Moore is suing Cohen, CBS and Showtime for defamation, intentional infliction of emotional distress and fraud after an unflattering appearance in a 2018 episode that mocked his allegations of sexual misconduct. He said he was tricked into the interview. In dismissing the lawsuit, the U.S. Court of Appeals for the 2nd Circuit in Manhattan upheld a lower court’s decision. Neither Moore nor Cohen’s representatives responded to The Washington Post’s request for comment.

On Who’s America?, Cohen disguises himself to talk to (and impersonate) American politicians and conservative figures. In the episode in question, Cohen impersonates fictional Israeli counter-terrorism expert Eran Morad and interviews Moore, to whom he presents a wand-like device that he claims can detect “sex offenders and especially pedophiles.” It starts beeping when Cohen waves it at Moore, a reference to a series of investigative Post reports from late 2017 in which several women shared stories about Moore stalking them when they were teenagers, and he was 30 years old. The former judge lost a special election for a Senate seat in December 2017.

Cohen — known for poking fun at prominent figures, often while playing his characters Ali G, Borat Sagdiev and Bruno Gehardt — won the earliest round of the legal battle when a district judge in April 2019 upheld the validity of the consent agreement signed by Moore. and ordered that the libel suit be transferred to New York. Moore earlier said in a statement that he believed he had been flown to Washington to “receive an award for my strong support for Israel.”

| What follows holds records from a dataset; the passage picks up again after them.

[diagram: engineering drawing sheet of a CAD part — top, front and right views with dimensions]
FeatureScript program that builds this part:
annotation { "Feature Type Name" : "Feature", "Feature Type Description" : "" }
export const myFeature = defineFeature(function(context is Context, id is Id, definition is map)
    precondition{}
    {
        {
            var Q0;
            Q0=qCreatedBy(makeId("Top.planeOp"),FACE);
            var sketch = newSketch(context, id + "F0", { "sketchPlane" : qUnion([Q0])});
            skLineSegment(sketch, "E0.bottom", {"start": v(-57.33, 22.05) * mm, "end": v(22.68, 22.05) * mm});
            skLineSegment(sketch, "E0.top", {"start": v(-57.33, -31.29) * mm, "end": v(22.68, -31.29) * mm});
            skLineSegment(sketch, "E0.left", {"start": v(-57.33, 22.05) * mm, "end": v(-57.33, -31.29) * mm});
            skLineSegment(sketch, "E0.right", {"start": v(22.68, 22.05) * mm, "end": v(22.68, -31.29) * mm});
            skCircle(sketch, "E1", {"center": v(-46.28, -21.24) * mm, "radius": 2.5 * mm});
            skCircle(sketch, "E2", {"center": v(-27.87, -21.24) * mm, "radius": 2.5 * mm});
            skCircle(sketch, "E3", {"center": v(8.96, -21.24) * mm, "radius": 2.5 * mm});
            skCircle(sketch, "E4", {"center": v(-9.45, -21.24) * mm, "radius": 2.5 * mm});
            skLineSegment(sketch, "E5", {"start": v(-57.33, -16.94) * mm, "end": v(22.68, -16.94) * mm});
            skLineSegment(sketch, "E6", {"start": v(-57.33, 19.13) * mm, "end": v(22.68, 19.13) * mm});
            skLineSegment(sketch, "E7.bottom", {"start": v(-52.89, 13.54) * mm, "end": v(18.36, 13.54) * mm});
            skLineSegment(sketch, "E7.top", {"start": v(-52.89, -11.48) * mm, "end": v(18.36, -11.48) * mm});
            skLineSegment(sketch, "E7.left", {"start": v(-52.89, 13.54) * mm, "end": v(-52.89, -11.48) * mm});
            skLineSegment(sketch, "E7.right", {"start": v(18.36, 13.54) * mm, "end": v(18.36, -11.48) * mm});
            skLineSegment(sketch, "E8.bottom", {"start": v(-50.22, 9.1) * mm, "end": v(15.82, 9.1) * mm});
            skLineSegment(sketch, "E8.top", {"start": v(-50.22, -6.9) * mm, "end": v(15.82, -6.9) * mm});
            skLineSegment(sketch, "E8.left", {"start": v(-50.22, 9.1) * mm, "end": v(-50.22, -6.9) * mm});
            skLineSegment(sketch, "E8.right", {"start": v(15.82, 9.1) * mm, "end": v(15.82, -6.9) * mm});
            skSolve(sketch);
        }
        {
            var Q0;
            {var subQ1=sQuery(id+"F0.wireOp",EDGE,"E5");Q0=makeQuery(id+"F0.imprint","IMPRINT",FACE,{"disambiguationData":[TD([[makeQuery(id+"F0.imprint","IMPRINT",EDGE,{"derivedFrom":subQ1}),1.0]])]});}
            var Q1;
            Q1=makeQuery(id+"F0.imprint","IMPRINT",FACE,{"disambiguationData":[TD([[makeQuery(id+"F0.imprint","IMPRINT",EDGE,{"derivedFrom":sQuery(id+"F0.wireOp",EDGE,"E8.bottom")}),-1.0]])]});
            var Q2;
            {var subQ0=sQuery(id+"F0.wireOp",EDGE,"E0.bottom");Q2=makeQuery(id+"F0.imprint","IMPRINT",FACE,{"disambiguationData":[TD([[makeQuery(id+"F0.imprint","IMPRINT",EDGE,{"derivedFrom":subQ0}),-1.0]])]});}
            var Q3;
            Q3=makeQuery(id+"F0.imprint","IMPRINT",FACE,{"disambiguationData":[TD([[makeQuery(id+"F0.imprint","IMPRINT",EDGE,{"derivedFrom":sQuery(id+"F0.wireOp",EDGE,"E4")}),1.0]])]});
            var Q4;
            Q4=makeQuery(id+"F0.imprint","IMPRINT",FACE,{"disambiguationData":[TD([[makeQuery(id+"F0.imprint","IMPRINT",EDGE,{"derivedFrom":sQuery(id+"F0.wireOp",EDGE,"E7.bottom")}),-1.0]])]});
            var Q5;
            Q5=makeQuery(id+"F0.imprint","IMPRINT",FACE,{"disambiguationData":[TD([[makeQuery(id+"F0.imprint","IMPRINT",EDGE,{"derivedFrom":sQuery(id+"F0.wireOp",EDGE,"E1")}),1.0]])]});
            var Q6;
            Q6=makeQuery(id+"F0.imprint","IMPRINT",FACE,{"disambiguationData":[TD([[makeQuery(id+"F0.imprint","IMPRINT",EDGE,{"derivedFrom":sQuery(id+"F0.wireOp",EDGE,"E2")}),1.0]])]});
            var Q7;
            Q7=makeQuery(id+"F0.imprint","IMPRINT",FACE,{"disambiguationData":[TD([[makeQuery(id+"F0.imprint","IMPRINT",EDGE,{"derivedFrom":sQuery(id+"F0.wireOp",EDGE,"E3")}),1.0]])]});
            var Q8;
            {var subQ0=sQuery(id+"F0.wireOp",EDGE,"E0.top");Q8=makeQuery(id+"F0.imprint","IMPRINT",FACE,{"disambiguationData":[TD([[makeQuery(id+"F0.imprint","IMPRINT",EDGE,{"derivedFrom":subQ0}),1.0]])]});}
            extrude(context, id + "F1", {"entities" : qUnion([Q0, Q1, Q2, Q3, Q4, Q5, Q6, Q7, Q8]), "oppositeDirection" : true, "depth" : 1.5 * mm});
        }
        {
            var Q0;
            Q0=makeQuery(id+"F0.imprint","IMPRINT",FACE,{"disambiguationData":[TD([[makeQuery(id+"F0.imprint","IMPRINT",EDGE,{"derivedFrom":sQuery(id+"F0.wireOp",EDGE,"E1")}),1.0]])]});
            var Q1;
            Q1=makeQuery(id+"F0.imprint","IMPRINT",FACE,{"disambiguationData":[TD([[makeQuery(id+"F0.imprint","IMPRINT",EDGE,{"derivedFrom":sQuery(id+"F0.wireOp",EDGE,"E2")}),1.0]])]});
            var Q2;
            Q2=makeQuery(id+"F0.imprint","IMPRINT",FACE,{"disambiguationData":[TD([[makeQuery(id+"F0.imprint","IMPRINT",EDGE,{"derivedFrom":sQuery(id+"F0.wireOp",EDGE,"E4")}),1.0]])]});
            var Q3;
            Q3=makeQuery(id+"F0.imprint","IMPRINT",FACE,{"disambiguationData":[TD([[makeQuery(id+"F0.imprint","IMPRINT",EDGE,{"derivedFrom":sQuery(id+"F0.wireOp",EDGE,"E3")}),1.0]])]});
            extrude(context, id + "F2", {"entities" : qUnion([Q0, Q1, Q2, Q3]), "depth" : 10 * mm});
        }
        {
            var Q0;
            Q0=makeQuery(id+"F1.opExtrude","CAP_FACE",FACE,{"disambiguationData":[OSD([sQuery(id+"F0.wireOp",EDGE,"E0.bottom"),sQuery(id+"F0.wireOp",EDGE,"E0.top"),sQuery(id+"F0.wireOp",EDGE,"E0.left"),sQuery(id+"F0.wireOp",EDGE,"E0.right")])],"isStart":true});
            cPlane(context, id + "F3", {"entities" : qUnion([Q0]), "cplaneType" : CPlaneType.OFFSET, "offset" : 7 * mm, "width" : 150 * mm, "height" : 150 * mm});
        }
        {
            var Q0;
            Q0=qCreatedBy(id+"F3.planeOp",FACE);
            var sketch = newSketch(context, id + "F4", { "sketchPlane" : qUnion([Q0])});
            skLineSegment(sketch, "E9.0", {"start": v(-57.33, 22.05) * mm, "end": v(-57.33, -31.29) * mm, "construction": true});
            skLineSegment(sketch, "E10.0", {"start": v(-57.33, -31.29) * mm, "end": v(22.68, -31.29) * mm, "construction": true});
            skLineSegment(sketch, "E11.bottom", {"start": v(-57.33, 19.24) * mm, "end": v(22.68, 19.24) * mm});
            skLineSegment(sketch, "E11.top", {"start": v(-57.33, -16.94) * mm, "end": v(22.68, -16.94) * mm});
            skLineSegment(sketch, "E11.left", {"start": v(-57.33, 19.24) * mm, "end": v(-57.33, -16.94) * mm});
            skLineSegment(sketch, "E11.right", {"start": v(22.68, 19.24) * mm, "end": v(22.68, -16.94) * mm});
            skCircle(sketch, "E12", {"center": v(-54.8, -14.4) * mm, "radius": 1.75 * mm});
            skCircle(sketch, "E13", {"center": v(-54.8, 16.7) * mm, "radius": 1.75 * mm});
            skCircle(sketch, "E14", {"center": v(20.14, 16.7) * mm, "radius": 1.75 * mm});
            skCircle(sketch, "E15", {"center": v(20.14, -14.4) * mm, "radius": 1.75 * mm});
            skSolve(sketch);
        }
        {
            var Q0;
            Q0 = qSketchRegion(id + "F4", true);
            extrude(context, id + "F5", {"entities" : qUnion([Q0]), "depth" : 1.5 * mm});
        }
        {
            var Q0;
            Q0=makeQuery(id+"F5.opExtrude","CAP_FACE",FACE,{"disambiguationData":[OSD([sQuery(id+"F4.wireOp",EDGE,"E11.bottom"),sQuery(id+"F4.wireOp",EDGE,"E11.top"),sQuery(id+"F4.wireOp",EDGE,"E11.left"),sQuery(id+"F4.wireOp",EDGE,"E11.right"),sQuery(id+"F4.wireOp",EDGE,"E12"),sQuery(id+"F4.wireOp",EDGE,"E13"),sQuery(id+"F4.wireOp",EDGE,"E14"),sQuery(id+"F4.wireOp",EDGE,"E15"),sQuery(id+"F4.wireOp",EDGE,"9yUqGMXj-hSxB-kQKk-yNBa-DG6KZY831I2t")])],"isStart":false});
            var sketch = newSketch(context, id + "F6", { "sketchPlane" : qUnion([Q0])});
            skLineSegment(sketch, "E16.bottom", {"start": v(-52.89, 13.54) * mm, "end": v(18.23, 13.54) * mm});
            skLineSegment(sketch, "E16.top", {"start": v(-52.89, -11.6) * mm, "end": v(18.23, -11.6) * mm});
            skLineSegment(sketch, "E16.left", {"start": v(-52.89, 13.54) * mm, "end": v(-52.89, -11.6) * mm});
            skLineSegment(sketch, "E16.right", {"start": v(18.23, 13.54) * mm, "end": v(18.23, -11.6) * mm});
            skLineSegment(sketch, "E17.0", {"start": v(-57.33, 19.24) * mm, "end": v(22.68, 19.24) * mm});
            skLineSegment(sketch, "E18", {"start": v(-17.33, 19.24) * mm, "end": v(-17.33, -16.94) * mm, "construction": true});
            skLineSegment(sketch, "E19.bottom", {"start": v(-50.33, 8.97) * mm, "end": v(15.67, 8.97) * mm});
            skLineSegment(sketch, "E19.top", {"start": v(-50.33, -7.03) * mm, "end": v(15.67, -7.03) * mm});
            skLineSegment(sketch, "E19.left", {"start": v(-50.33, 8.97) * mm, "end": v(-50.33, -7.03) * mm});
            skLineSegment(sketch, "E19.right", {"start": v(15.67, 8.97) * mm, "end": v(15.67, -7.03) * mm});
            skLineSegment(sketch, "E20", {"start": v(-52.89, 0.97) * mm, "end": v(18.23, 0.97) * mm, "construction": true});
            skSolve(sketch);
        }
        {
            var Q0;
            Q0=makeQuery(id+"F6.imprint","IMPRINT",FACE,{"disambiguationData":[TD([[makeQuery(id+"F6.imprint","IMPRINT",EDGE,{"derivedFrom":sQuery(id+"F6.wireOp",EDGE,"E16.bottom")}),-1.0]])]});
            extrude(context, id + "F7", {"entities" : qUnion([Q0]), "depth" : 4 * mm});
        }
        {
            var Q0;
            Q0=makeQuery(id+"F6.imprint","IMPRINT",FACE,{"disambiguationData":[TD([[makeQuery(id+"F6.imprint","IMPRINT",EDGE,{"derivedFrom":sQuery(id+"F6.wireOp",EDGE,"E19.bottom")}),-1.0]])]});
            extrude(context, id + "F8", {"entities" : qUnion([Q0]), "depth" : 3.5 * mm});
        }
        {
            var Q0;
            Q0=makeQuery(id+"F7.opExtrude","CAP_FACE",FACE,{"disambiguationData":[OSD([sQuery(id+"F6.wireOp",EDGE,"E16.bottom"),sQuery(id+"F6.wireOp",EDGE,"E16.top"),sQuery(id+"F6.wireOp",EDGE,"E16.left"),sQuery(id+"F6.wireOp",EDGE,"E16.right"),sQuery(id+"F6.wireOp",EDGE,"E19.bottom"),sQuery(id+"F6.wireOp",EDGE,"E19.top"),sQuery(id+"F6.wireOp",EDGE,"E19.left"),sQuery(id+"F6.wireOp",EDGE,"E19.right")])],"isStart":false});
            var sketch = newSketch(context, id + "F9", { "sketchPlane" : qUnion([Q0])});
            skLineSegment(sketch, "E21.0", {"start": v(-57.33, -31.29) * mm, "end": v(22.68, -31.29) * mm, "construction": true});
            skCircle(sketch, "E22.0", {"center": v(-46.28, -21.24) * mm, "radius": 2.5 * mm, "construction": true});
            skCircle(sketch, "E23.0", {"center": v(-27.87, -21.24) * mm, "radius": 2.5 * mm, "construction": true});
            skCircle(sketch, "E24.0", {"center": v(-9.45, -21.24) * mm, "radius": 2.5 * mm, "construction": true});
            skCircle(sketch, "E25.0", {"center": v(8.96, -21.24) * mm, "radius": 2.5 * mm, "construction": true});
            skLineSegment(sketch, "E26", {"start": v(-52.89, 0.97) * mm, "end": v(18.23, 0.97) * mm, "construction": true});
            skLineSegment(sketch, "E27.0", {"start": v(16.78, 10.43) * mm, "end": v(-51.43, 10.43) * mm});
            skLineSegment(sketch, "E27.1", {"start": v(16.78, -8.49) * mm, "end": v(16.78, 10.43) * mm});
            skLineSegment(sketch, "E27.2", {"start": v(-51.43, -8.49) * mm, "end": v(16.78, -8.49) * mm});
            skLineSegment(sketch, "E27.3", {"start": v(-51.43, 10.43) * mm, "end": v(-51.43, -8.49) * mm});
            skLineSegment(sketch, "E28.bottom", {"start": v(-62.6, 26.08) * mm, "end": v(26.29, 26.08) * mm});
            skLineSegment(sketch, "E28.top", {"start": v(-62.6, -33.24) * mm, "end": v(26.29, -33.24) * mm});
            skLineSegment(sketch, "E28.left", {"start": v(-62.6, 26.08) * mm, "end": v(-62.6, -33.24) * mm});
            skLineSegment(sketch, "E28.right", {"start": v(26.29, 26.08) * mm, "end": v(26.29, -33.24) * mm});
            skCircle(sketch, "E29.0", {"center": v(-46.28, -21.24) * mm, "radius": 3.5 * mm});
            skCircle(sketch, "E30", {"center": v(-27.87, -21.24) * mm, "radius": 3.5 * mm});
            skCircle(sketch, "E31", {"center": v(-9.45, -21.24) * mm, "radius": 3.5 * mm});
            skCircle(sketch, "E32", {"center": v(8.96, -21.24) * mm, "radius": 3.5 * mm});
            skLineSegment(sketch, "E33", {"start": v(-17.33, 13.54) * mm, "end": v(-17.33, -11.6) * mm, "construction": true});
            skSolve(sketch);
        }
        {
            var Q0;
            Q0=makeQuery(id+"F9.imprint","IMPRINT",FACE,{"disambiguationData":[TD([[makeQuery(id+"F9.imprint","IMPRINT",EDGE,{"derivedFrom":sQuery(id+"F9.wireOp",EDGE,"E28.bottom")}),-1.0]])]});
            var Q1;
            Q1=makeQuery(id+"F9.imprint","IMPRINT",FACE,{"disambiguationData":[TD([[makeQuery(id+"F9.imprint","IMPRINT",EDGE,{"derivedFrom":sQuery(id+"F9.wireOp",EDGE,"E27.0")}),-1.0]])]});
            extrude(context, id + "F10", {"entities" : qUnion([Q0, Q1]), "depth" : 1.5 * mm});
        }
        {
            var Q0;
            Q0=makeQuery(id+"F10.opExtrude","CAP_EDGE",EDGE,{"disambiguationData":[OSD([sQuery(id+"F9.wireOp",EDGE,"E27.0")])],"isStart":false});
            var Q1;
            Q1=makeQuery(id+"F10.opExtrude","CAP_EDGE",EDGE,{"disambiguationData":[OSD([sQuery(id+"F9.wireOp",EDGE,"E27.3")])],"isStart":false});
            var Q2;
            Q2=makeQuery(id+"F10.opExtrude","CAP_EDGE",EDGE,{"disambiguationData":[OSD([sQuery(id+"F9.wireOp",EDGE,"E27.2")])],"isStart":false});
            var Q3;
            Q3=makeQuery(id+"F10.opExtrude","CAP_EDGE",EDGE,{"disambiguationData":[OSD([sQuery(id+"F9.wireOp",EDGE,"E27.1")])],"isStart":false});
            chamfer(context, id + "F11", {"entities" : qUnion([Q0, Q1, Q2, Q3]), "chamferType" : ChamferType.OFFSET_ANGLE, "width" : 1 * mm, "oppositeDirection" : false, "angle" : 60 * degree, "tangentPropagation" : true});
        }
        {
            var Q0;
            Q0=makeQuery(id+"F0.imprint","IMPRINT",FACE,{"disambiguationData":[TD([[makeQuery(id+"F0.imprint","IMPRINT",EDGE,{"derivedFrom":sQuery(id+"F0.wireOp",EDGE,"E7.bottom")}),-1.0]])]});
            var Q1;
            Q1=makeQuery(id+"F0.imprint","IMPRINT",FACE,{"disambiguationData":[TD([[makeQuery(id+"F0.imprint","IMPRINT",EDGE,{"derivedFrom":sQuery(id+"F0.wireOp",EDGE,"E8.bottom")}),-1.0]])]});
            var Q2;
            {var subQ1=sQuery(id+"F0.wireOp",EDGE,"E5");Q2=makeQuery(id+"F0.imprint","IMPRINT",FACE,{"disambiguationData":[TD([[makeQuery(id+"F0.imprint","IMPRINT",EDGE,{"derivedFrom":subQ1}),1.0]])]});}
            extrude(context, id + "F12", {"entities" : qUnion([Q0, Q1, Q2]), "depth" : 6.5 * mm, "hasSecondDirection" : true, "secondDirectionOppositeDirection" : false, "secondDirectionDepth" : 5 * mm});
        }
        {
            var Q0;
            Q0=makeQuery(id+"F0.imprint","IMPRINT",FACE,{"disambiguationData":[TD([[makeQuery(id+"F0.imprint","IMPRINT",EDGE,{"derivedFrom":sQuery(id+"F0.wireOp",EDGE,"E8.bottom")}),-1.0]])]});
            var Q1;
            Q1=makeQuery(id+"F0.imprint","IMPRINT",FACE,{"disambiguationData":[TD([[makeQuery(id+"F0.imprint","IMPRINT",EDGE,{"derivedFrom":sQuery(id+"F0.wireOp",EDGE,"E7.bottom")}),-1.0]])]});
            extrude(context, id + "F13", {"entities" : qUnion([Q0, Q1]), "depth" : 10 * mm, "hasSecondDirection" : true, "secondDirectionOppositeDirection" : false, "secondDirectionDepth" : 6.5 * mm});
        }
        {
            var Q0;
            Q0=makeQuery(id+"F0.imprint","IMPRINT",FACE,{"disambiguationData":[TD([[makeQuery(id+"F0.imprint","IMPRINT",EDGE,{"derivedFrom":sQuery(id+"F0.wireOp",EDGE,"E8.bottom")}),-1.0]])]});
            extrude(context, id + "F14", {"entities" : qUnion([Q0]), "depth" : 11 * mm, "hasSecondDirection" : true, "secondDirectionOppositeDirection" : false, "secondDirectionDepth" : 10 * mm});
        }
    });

In July 2021, U.S. District Judge John P. Cronan of New York dismissed the lawsuit, which also contained allegations of emotional distress and fraud by Moore’s wife. Cronan, pointing to the waiver Moore signed before the interview, said Cohen’s claims were “obviously a joke and no reasonable viewer would see it any other way.”

The appeals court’s brief order agreed that “the segment in question is clearly comedic.”

“Baron Cohen may have implied (despite his characteristic denials of any belief that Judge Moore is a pedophile) that he believed Judge Moore’s accusers,” the court filing said, “but he did not allude to the existence of any is an independent factual basis for this belief other than the obviously farcical pedophile detection “device” that no reasonable person could believe was an actual, functioning piece of technology.